MARCH 14, 1916.-Committed to the Committee of the Whole House on the state of

the Union and ordered to be printed.

Mr. ADAMSON, from the Committee on Interstate and Foreign Com

merce, submitted the following

REPORT.

[To accompany H. R. 308.]

The Committee on Interstate and Foreign Commerce, to whom was referred the bill (H. R. 308) to amend the act to regulate commerce, as amended, and for other purposes, having considered the same, report thereon with a recommendation that it pass.

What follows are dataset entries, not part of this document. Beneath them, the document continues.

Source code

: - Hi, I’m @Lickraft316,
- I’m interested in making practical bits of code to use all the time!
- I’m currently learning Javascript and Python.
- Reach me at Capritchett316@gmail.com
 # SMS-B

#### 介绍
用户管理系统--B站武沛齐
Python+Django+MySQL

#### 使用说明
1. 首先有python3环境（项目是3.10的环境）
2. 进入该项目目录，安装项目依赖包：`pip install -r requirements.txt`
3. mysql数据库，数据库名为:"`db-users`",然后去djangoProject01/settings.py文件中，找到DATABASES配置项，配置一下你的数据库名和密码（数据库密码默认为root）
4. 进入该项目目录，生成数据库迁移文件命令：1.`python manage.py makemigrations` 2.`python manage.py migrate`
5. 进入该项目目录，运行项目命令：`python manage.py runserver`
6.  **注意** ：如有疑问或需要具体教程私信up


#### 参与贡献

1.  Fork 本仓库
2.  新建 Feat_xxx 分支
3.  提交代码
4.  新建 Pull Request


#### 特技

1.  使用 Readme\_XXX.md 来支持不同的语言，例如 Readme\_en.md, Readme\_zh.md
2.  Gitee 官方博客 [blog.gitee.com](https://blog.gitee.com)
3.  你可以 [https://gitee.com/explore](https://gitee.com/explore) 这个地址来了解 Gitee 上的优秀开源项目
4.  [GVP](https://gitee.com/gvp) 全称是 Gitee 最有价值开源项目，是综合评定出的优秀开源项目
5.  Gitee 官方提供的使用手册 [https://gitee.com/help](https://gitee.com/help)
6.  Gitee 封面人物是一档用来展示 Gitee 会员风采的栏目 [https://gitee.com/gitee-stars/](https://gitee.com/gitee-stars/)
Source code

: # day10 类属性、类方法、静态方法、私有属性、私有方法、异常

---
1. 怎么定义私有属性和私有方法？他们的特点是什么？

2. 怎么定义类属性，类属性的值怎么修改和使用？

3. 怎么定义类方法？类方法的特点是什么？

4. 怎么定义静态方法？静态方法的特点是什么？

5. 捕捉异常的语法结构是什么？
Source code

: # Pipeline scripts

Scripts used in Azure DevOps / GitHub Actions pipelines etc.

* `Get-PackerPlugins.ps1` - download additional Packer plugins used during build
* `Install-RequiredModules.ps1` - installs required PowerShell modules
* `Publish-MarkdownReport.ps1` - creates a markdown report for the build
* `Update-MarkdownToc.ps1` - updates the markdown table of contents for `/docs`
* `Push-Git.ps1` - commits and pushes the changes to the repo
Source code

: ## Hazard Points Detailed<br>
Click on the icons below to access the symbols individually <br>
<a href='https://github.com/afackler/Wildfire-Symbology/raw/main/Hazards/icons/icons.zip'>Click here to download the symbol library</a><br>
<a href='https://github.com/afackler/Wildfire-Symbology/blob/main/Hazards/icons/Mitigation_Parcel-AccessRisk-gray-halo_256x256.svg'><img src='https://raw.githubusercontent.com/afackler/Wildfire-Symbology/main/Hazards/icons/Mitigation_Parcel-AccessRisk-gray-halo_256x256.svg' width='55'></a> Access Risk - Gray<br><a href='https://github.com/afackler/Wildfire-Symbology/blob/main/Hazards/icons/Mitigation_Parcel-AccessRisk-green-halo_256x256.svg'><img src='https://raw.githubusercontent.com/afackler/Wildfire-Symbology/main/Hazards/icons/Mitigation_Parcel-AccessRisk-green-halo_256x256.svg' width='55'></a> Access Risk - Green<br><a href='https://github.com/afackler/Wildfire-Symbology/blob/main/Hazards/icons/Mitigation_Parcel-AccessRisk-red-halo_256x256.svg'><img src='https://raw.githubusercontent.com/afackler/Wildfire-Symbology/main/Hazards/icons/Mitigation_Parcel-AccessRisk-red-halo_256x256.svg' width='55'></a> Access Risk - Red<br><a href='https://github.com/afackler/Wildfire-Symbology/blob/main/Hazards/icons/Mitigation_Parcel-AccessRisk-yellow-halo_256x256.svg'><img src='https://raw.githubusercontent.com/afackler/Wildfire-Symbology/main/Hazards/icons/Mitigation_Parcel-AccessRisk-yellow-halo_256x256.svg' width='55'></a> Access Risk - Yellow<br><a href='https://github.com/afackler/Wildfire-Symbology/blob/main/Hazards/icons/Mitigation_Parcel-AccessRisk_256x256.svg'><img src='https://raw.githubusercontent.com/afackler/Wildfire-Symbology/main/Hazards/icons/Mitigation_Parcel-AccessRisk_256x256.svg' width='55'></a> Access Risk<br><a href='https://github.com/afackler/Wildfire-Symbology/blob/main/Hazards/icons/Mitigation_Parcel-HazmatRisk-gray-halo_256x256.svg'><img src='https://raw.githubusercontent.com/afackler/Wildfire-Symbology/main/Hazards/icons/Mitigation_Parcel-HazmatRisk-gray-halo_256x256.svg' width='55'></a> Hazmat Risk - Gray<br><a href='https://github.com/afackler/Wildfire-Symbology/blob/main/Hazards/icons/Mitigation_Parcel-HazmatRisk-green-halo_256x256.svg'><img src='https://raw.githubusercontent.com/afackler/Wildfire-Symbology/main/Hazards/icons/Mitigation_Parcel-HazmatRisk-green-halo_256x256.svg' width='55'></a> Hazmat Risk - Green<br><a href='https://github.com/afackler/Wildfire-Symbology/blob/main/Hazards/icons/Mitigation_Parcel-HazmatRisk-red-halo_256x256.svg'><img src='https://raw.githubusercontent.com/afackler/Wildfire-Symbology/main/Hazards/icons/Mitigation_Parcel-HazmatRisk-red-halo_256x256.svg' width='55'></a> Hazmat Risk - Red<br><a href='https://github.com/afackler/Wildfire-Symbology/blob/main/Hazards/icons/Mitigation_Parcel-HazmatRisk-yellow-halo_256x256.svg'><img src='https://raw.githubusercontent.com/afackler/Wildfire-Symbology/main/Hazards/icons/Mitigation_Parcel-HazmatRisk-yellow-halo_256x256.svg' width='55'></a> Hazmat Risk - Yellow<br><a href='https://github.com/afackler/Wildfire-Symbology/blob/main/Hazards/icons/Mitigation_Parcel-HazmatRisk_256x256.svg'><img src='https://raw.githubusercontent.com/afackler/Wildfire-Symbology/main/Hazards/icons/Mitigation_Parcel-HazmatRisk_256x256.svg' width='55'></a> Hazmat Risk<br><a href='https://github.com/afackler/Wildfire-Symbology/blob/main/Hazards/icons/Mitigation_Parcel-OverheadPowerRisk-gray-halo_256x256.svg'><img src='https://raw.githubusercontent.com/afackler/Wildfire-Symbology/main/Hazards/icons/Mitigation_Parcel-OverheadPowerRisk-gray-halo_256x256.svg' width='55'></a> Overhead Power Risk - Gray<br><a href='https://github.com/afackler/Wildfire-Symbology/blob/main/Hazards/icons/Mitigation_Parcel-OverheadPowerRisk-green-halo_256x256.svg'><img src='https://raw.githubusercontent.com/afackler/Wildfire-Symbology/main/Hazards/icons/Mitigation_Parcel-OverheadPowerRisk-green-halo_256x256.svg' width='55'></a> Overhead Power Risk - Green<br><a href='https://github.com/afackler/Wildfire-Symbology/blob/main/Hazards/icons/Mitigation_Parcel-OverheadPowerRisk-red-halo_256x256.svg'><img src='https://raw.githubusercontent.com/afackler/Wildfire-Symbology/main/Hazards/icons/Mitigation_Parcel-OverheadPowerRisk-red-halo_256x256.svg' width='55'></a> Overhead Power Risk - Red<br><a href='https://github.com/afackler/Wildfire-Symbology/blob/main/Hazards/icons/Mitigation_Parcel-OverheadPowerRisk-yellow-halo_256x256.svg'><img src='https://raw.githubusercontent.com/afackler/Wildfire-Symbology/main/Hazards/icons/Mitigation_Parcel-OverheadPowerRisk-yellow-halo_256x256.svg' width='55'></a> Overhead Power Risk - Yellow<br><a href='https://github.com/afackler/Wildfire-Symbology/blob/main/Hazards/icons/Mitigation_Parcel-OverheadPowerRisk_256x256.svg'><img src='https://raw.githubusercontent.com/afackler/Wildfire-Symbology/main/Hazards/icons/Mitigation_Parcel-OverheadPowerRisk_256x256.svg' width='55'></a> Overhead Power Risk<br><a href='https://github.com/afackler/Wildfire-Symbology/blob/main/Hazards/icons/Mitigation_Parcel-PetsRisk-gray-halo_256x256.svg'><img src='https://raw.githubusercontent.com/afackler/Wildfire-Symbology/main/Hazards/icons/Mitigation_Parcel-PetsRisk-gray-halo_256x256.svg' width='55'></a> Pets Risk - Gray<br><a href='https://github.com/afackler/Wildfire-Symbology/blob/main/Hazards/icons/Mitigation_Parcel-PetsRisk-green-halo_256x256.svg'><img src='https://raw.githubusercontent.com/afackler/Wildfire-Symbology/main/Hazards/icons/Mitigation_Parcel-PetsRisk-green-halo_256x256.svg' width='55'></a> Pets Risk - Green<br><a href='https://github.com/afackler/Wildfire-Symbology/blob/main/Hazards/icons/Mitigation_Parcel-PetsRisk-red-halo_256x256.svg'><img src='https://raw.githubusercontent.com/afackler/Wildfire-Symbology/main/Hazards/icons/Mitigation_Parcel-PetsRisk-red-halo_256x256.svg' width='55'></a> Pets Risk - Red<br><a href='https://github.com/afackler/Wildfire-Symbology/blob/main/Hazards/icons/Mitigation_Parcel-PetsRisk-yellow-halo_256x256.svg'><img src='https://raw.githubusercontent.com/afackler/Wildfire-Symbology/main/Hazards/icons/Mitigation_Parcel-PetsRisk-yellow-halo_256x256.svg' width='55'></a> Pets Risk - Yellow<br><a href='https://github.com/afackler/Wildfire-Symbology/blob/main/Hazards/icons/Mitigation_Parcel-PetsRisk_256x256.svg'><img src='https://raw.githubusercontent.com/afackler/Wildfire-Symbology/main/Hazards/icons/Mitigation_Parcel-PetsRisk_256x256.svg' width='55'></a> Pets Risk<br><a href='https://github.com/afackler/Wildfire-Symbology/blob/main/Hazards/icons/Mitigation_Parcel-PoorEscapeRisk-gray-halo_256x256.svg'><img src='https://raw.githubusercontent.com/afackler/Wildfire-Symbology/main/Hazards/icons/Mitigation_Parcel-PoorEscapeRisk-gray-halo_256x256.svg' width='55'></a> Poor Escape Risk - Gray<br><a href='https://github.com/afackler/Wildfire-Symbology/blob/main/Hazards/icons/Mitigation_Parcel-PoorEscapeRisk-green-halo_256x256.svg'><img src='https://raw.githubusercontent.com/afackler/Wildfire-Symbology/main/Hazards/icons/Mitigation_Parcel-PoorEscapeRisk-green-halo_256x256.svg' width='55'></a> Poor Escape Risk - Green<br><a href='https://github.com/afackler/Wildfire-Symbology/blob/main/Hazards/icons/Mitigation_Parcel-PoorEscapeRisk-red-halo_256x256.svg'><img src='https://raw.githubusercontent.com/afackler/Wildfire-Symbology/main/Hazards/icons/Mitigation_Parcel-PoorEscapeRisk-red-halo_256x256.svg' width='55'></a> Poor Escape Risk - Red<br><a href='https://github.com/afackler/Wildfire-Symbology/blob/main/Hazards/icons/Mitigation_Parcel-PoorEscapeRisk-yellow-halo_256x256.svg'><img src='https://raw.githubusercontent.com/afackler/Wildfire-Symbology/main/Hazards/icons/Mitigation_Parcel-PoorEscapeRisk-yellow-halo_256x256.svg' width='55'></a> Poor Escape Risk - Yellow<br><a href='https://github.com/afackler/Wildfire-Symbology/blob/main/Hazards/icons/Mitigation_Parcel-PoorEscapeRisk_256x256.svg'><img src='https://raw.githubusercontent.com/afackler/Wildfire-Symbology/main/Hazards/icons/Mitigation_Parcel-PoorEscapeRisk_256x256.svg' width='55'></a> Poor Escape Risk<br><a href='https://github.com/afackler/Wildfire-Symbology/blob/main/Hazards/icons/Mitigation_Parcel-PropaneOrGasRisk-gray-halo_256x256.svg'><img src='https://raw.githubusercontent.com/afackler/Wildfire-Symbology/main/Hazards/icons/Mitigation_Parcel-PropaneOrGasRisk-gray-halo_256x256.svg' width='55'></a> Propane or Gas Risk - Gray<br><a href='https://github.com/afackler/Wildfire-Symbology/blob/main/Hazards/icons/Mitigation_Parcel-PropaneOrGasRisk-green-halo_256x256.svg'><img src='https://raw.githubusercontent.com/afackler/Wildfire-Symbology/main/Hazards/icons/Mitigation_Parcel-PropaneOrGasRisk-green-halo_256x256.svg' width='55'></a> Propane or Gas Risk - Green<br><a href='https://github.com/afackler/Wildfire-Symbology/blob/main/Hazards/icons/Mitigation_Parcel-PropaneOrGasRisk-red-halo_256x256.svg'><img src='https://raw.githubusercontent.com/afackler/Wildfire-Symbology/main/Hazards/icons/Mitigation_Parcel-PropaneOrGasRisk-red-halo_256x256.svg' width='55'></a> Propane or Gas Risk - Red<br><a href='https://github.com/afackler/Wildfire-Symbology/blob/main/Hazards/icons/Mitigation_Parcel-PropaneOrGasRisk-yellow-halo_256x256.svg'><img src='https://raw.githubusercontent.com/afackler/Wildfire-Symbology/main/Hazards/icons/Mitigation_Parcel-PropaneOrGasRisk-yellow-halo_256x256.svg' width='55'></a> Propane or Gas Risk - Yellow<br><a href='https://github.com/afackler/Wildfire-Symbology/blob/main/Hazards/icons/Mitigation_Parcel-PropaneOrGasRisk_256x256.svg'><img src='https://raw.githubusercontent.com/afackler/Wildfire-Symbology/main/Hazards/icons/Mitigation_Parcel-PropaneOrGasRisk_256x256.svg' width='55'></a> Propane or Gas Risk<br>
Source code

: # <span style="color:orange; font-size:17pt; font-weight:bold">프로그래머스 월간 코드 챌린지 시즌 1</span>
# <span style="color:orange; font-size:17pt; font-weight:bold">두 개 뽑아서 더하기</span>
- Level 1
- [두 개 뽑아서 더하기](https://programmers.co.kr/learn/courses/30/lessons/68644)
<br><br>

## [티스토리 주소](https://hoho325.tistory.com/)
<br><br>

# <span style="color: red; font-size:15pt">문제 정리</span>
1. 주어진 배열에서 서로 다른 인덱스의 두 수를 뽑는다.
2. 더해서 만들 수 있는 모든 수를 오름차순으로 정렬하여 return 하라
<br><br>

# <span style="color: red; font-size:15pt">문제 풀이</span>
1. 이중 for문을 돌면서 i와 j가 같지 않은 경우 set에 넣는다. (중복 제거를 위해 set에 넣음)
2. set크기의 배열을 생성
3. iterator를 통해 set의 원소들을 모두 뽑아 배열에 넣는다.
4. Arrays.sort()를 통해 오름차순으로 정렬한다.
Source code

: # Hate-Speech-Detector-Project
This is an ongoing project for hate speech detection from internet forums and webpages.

Your committee has long been of opinion that this bill should pass. In the Sixtieth Congress this committee reported to the House and the House passed a bill increasing the commission to nine members because it was then manifestly necessary in order to transact the increasing business of the commission, which had largely been increased by the Hepburn bill of 1906 and other bills. The business of the commission has been much more largely increased by several enactments since, and it is not only necessary to increase the number but also to permit the body itself, by authority of law, to subdivide itself into different units so as to distribute the work and give adequate consideration to the various important matters committed to that commission. The work at present is so onerous and diversified that it is impossible for the commissioners to give personal attention to the various cases and complaints filed and there is occasional discontent and criticism that the cases can not receive the personal attention of the commissioners themselves but have to be heard and passed upon by agents and examiners. It is believed that if this bill passes these complaints will cease because the cause thereof will be removed and a commission with nine members, with authority to subdivide itself into three or more subdivisions each with authority to act, will be able to give its own official attention to all matters of business that come before it.

The President himself in urging the joint committee thought that this matter should not be referred to the joint committee pro

posed in Senate joint resolution 60 nor have its consideration delayed nor provented by the passage of that resolution. Although strongly recommending that the joint committee be raised as provided in Senate joint resolution 60, the President has expressly requested that this bill should be reported separately and passed by Congress, as it is urgently demanded to meet the present emergency.